Celui-ci je ne l'ai pas vu au cinéma - bien que sa version restaurée soit actuellement proposée en salle - et je m'en félicite car le format du film ne s'accommode pas si mal de l'écran télé, et j'ai pu prendre le temps nécessaire, sans (trop) me lasser pour le regarder. Car 3h17 ce n'est pas rien; en revanche, jusqu'aux dernières minutes du film il ne se passe rien ou pas grand chose.
Comment parler de ce film qui constitue, en réalité une vraie expérience cinématographique avec un dispositif scénique très particulier puisque toutes les scènes d'intérieur - et elles sont majoritaires - sont filmées en plan fixe avec des cadrages identiques selon les pièces, cuisine, salle à manger, couloir, salle de bain. La caméra ne suit pas les personnages, ce sont les personnages qui entrent dans le champ ou en sortent. Effet huis-clos garanti avec en prime une forte impression d'enfermement. Physique et psychologique. Au commencement le procédé est assez lassant, l'ennui pointe; il devient peu à peu fascinant parce que, ce que Chantal Ackerman filme, c'est le quotidien d'une femme de 40 ans, vouée à la répétition des tâches ménagères accomplies comme autant de rituels. Chaque jour, dans le même ordre, la fenêtre à ouvrir, le lit à faire, la gazinière à allumer, les pommes de terre à éplucher et à faire cuire, le couvert à mettre, les leçons à faire réciter parce que la vie de l'adolescent qui habite l'appartement est aussi ritualisée que celle de sa mère.
La lenteur de la première heure - qui correspond à peu près à la première journée - et la banalité des gestes accomplis font craindre le pire; lorsque commence la deuxième journée, le risque est de se dire, non, ce n'est pas possible, on ne résistera pas à l'ennui.
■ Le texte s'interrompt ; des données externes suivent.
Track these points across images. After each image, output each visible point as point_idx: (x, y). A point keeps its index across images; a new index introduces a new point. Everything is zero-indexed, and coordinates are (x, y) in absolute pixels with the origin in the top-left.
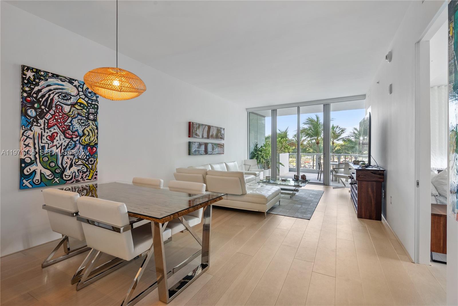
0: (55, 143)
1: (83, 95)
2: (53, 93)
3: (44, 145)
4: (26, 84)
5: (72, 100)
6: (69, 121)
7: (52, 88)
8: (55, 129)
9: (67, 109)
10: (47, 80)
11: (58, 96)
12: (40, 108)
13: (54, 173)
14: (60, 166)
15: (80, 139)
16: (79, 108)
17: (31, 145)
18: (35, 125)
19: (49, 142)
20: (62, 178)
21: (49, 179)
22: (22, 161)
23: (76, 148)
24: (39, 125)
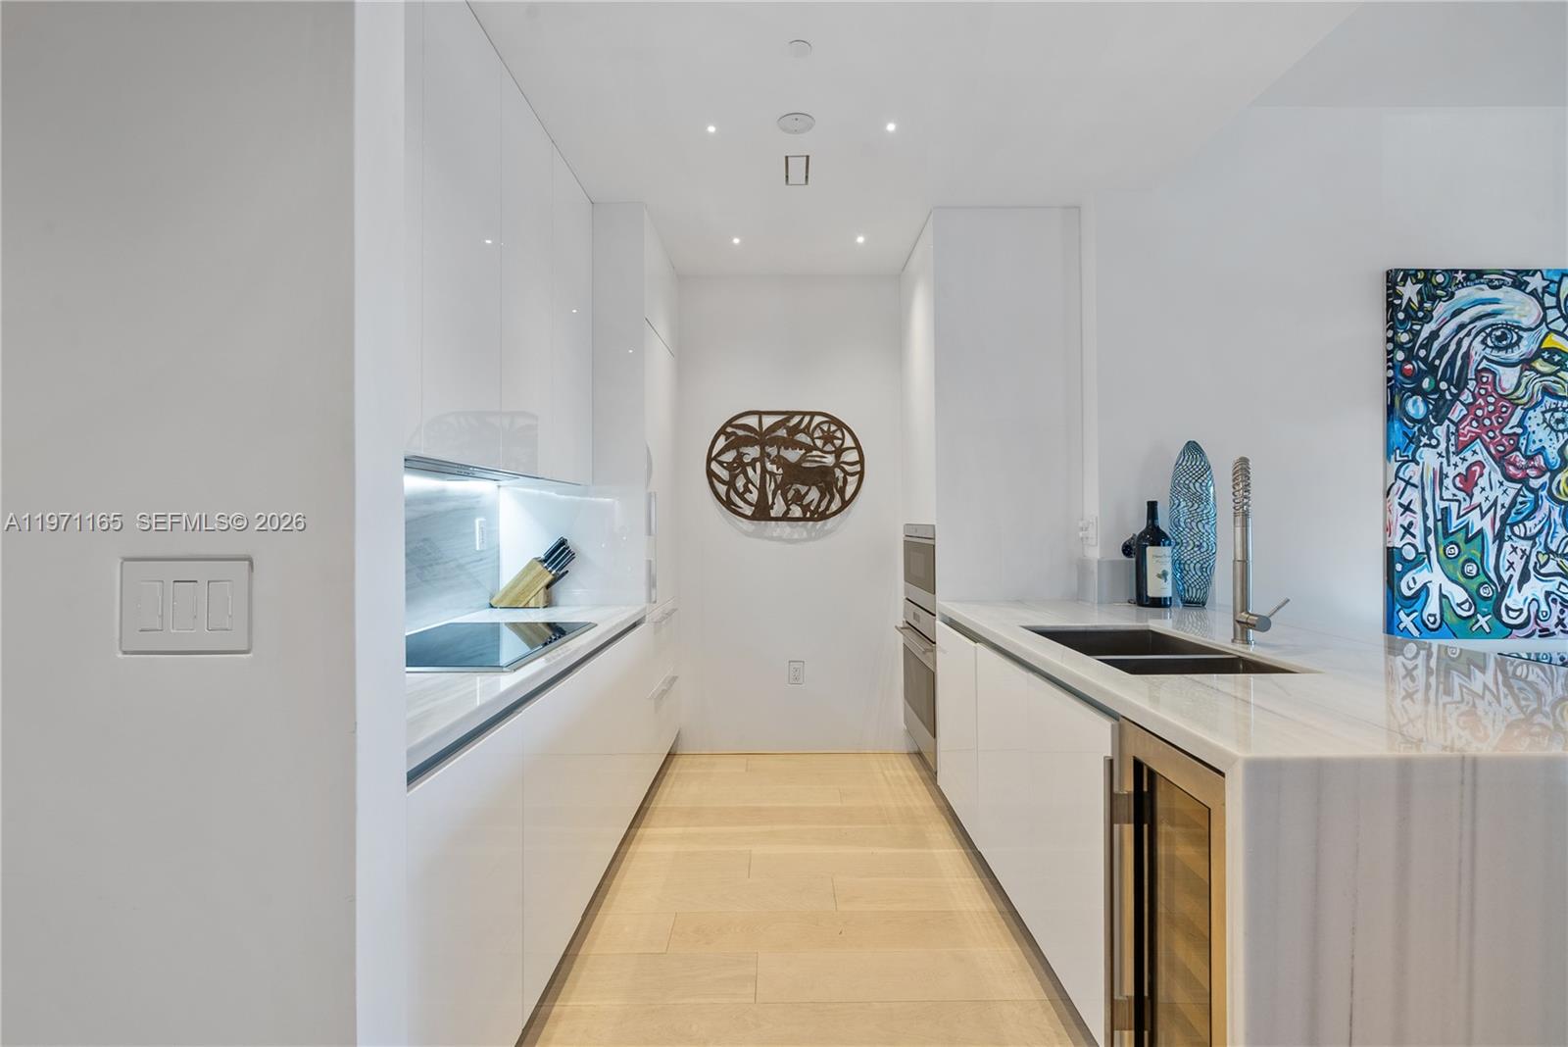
0: (1478, 498)
1: (1558, 318)
2: (1468, 334)
3: (1446, 504)
4: (1402, 322)
5: (1524, 343)
6: (1514, 420)
7: (1464, 317)
8: (1478, 453)
9: (1508, 378)
10: (1452, 296)
11: (1483, 342)
12: (1436, 389)
13: (1475, 598)
14: (1492, 575)
15: (1552, 480)
16: (1546, 368)
17: (1416, 506)
18: (1425, 445)
19: (1461, 495)
20: (1499, 617)
21: (1460, 616)
22: (1391, 555)
23: (1540, 515)
24: (1434, 442)
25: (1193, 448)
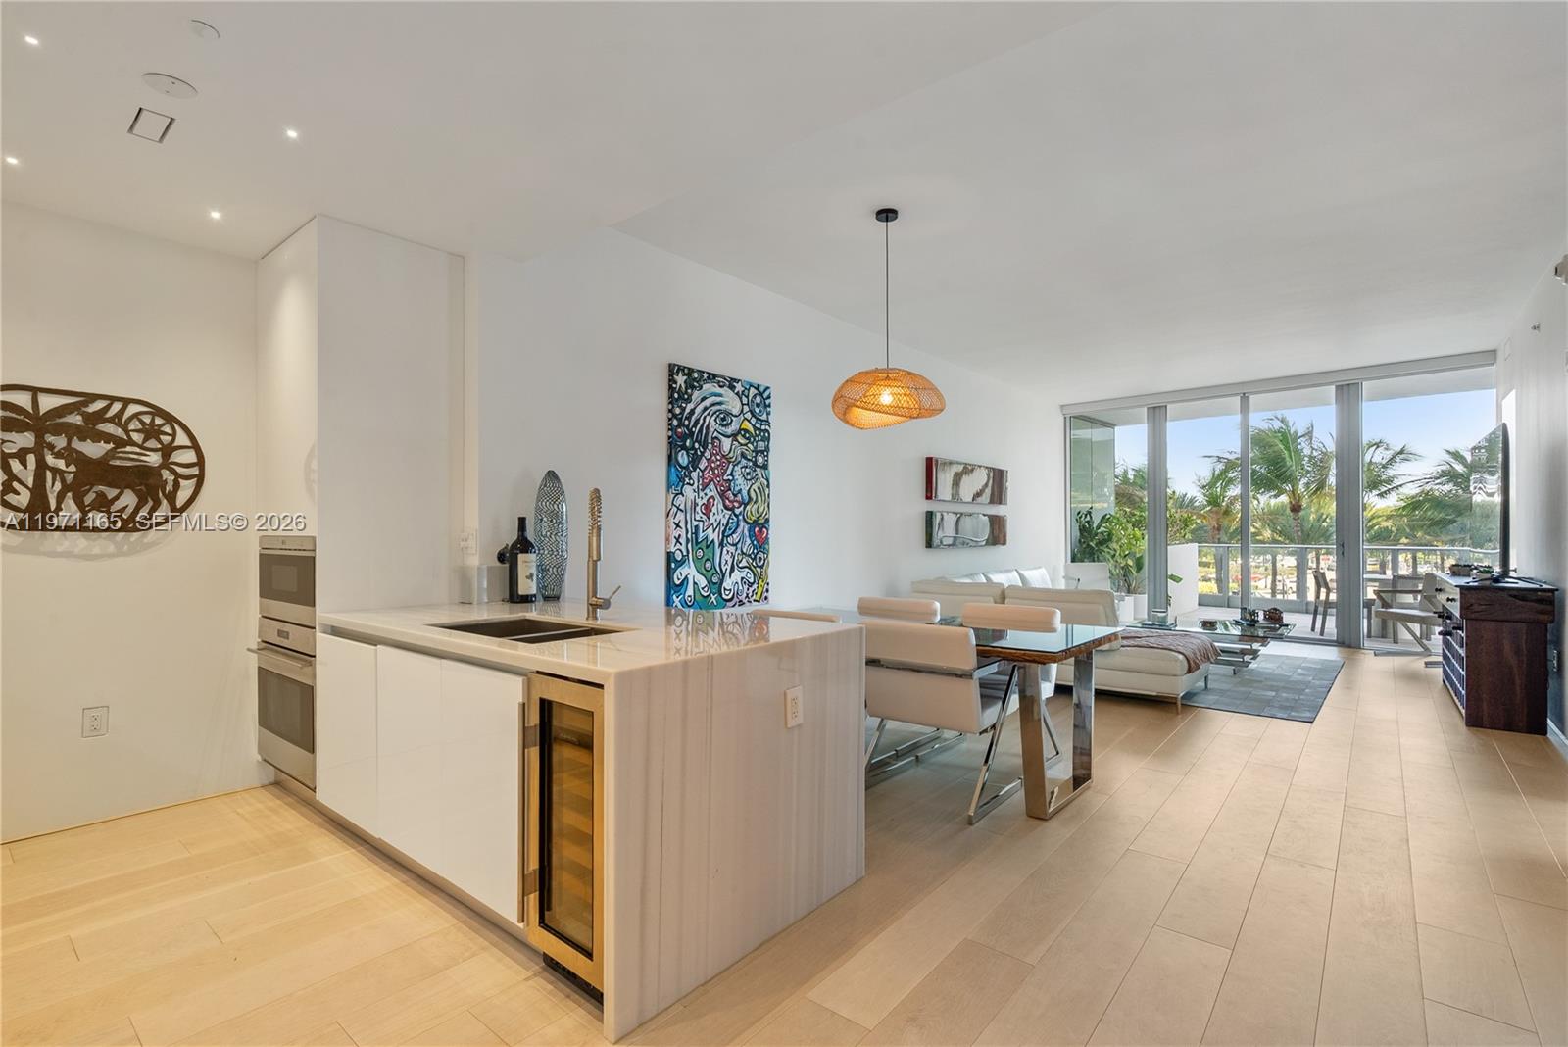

Mais c'est à ce moment en fait que tout bascule. Parce qu'en fait, on cherche à comprendre, on s'interroge sur les motivations de la réalisatrice, on fait des hypothèses. S'agit-il d'une étude clinique sur un cas de ... psycho-rigide elle l'est certainement, mais pourquoi ? des TOC ? certainement aussi et l'on peut s'amuser du nombre de fois où elle appuie sur l'interrupteur, allume, éteint, revient en arrière parce qu'elle a oublié d'éteindre ... économies d'électricité sans doute mais encore ? Et puis, de façon presque inaperçue, certains gestes diffèrent, à peine, très légèrement et l'on comprend que l'équilibre psychologique de cette femme ne tient peut-être qu'à l'exacte répétition des heures et des jours. Les clients - car oui, Jeanne Dielman se prostitue et reçoit un client chaque après-midi, celui du mercredi, celui du jeudi.... et l'argent ainsi gagné finit toujours de la même manière, dans la soupière où elle vient puiser pour acheter les provisions ou donner de l'argent de poche à son fils. Une organisation infaillible, un ordre immuable, jamais une émotion ne traverse le visage de Delphine Seyrig, totalement engagée dans ce rôle à contre-emploi. Rien ne semble pouvoir la perturber, pas même les pleurs du bébé que la voisine lui confie. A ce moment du film, toute lassitude, tout ennui à disparu parce que l'on pressent que l'équilibre de cette femme ne tient qu'à un fil, et qu'un décalage dans la cuisson des pommes de terre risque de la mettre en péril.
La banale chronique des travaux et des jours d'une ménagère lambda des années 70, évolue imperceptiblement mais inéluctablement vers une tragédie qu'il reste à expliquer ou plutôt qu'il reste à comprendre parce que la réalisatrice n'explique rien, elle montre. A chaque spectateur de trouver l'explication qui lui convient.
Jeanne Dielman, 23 quai du commerce pour employer son titre complet est un film hors du commun. Il est sorti en 1975 et je n'ai retrouvé que peu de critiques sur la façon dont il a été reçu à cette époque: « Premier chef-d'œuvre au féminin de l'Histoire du cinéma » selon Le Monde. (Une remarque au passage : l'article de Wikipedia en anglais est plus complet à ce sujet que l'article en français !). Il a été récemment été nommé par une revue anglaise "meilleur film de tous les temps". Je n'irai peut-être pas jusque là, mais je l'ai trouvé extrêmement intéressant à la fois par ses choix stylistique et par son sujet. J'imagine qu'il n'est pas perçu de la même façon par les hommes et par les femmes, et que les féministes d'aujourd'hui ne le voient peut-être pas comme les féministes des années 70. Quoi qu'il en soit, je vois dans l'attention qu'on lui porte en ce moment, le signe prometteur d'une réflexion sur la condition féminine qui va bien au-delà d'une simple passade esthétique.